| TASK INSTRUCTIONS |
Copy the passage on peace word for word, from "Christ Jesus a" up to and including "that ensure peace.".

| DOCUMENT EXCERPT |
•••

What a contrast between this incident and the experience with my mother! The first had all the elements of a peaceful situation. But because I responded with anger, there was conflict. The second had all the elements of conflict. But because I responded with brotherly love, there was peace on earth. I learned that peace is individual.
The question, What is peace? can best be answered by asking some further questions. Isn't peace a matter of establishing the qualities of peace in our thinking, shaping our actions? Isn't it a matter of moral and spiritual qualities established so firmly that no element of war can get the upper hand?
And there's the trouble. When greed, anger, or hate come in, they usually get the upper hand. This seems typical of human experience: good appears to be overpowered by evil. Here's Paul's comment about his inner conflicts: "The good that I would I do not: but the evil which I would not, that I do" (Rom. ).
Measurable success over conflict
Recently I watched a pile driver sinking pilings for a skyscraper. It pounded till each piling was down to bedrock. Without a firm footing, skyscrapers would collapse.
The qualities of peace are like a skyscraper. They need a firm footing, so they won't collapse. These qualities are in your consciousness and mine, even though we don't recognize them. If we suppose they originate in us, their footing is unsound. But it we realize all moral and spiritual qualities originate in a higher source, we have a sound foundation.
Call this source what you will – architect of the universe, originator, creator. As men base their peacemaking thoughts and actions on this supreme power, they're less and less vulnerable to attack by enemies to peace. Wasn't it through expressing this higher power that I maintained peace in the public meeting?
Such measurable success in proving the supremacy of good convinces us there's a supreme power, or God, who creates and perpetuates all good qualities. In "Science and Health with Key to the Scriptures," Mary Baker Eddy, the Discoverer and Founder of Christian Science, briefly identifies man's essential nature and the source of all peace-bringing qualities. She writes: "Man is the expression of God's being" (p. 470).
Then to know man's true nature we first need to understand the nature of God. Isn't it logical that a Supreme Being who is divine Truth originates honesty and justice? And that the Supreme Being who is divine Love originates mercy and brotherly love? That divine Mind creates the intelligence men express in wise, unselfish acts? And that God is the ultimate divine Principle who produces orderly and high-principled behavior in man? This is spiritually scientific reasoning about God and man.
Christ Jesus a scientific peacemaker
Such reasoning about a cause who is divine Truth and Love and Mind and Principle, and about man, His effect, is a most important field for scientific investigation. When pursued, it opens doors to peace which no investigation by the physical senses can ever open.
No, we can't know God through the five physical senses. They can't know anything spiritual. But we do know God through our spiritual sense, through man's natural ability to perceive spiritual things, spiritual qualities and spiritual values. And we can find in God an unshakable base for expressing within ourselves the moral and spiritual qualities that ensure peace.

•••

Stored data
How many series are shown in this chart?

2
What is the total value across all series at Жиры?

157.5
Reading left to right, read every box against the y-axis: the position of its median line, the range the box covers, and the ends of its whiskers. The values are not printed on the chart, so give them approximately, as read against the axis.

•••

| FINAL ANSWER |
Christ Jesus a scientific peacemaker
Such reasoning about a cause who is divine Truth and Love and Mind and Principle, and about man, His effect, is a most important field for scientific investigation. When pursued, it opens doors to peace which no investigation by the physical senses can ever open.
No, we can't know God through the five physical senses. They can't know anything spiritual. But we do know God through our spiritual sense, through man's natural ability to perceive spiritual things, spiritual qualities and spiritual values. And we can find in God an unshakable base for expressing within ourselves the moral and spiritual qualities that ensure peace.